Question

What is the ratio of the average kinetic energy of a so2 molecule to that of an o2 molecule in a mixture of two gases? what is the ratio of the root mean square speeds, urms, of the two gases?

Answer 1

1. The kinetic energy of a system is a factor of temperature only. So, since there is no mention of temperatures in the problem, we can safely assume that they have the same temperature.

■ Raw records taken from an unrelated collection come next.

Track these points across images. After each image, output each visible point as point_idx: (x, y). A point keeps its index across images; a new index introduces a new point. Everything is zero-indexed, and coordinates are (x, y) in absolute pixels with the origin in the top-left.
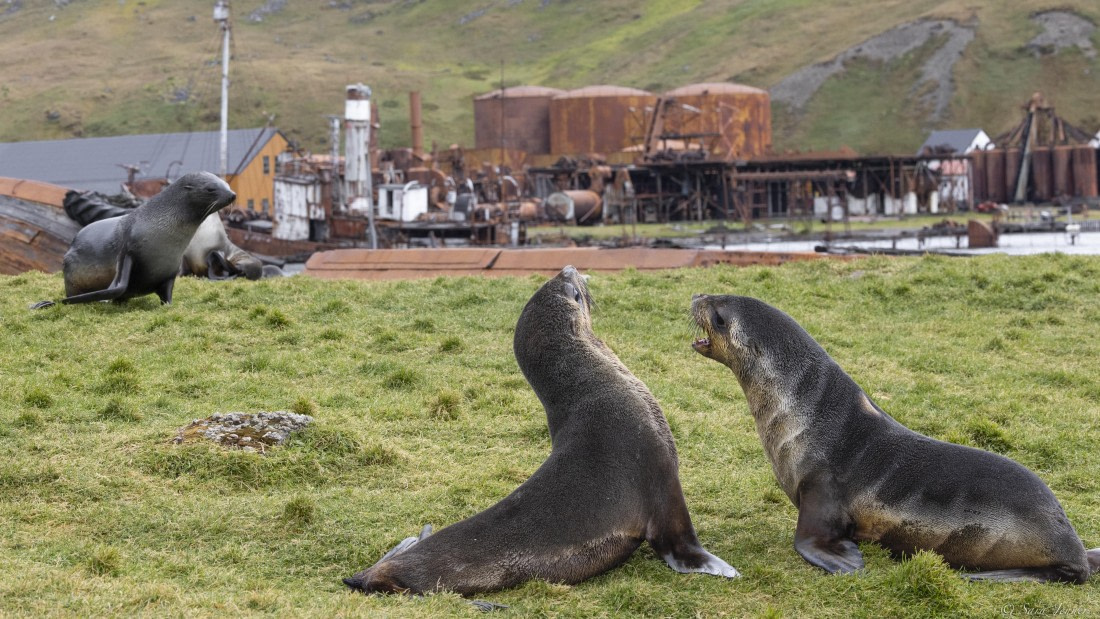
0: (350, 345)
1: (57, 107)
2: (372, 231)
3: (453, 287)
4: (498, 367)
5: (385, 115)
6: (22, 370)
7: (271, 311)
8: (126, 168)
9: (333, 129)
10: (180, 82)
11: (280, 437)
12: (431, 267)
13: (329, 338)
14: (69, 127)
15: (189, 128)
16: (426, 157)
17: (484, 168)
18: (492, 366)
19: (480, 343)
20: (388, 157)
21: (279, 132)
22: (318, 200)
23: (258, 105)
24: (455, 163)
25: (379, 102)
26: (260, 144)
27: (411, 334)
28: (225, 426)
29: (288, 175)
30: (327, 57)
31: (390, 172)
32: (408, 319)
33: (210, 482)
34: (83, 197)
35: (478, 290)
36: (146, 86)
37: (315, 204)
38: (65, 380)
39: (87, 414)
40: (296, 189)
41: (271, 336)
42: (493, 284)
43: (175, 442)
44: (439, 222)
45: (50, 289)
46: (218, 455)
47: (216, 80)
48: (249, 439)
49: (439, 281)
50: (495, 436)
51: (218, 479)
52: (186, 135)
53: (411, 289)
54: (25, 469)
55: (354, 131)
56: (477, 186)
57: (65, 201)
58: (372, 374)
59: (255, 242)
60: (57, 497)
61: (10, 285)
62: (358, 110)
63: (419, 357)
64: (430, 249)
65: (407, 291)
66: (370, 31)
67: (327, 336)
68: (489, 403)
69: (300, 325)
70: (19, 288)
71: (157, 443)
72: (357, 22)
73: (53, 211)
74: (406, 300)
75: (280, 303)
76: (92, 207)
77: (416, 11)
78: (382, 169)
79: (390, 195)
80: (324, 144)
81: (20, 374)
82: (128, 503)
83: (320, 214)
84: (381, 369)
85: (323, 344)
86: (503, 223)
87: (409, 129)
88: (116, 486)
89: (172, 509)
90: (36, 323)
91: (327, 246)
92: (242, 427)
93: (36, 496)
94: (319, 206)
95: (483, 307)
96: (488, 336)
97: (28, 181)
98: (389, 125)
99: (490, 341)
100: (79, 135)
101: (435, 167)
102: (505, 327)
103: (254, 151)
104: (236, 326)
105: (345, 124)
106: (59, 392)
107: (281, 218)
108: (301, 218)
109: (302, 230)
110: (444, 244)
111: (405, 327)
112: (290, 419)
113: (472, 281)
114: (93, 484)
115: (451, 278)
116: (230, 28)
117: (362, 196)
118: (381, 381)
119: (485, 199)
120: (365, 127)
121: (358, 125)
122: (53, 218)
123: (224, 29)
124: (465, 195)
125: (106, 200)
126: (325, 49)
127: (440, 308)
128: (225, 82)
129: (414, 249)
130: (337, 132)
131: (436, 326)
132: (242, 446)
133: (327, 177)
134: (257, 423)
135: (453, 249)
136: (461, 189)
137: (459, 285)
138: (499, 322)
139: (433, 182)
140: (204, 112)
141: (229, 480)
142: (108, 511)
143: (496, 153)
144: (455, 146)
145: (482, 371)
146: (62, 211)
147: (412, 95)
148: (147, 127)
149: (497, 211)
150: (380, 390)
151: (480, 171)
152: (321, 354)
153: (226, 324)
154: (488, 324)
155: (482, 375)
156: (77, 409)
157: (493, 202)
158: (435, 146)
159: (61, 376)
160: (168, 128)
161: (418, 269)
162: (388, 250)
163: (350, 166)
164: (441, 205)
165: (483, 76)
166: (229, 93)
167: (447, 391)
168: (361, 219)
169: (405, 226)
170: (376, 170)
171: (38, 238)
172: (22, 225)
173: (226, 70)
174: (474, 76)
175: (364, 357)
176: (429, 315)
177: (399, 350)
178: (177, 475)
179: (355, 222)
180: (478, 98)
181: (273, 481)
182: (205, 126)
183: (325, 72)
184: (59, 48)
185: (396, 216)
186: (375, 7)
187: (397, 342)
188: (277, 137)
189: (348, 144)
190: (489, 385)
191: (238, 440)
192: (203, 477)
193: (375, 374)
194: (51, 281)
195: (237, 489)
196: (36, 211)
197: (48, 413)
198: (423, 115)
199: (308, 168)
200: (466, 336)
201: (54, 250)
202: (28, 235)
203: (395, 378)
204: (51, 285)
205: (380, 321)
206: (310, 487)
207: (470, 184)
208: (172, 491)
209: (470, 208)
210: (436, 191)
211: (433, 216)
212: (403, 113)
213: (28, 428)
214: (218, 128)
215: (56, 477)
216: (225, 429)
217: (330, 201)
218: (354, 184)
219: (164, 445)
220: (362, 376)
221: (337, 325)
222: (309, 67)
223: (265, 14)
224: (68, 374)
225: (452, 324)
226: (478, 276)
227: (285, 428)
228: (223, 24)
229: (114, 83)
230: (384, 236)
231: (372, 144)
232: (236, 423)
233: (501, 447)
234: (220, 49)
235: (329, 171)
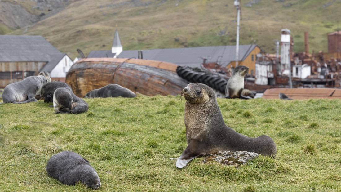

So, that means the ratio would be 1.

2. The formula for rms is

rms=√3RT/M
So, the ratio would be:
ratio = √M of O₂ / M of SO₂, where M is molar mass
Ratio = √32/√64 = 0.71

Answer 2

Ratio of average kinetic energy will be 1:1.

Ratio of root mean square speeds of gases:
`\sqrt{(1)/(2)}`

Step-by-step explanation:

Given the mixture of two gases ,at same temperature T.

Gas A = Sulfur oxide =
`SO_2`

Molar mass of sulfur oxide ,M= 0.064 kg/mol

Gas B = Oxygen gas =
`O_2`

Molar mass of oxygen gas ,M'= 0.032 kg/mo

Average kinetic energy of a molecule of a gas is given as:

`K=(3)/(2)kT`

K = Boltzmann constant

T = temperature of the gas

`K_A=(3)/(2)kT`..(1)

`K_B=(3)/(2)kT`..(2)

Ratio of average kinetic energy will be:

`(K_A)/(K_B)=((3)/(2)kT)/((3)/(2)kT)=(1)/(1)`

Root mean square speeds of the gas particles:

`u_(rms)=\sqrt{(3RT)/(M)}`

M = molar mass of the gas

`u_(rms,SO_2)=\sqrt{(3RT)/(0.064 kg/mol)}`..(3)

`u_(rms,O_2)=\sqrt{(3RT)/(0.032 kg/mol)}`..(4)

Ratio of root mean square speeds of gases:

`(u_(rms,SO_2))/(u_(rms,O_2))=\sqrt{((3RT)/(0.064 kg/mol))/((3RT)/(0.032 kg/mol))}=\sqrt{(1)/(2)}`

Ratio of average kinetic energy will be 1:1.

Ratio of root mean square speeds of gases:
`\sqrt{(1)/(2)}`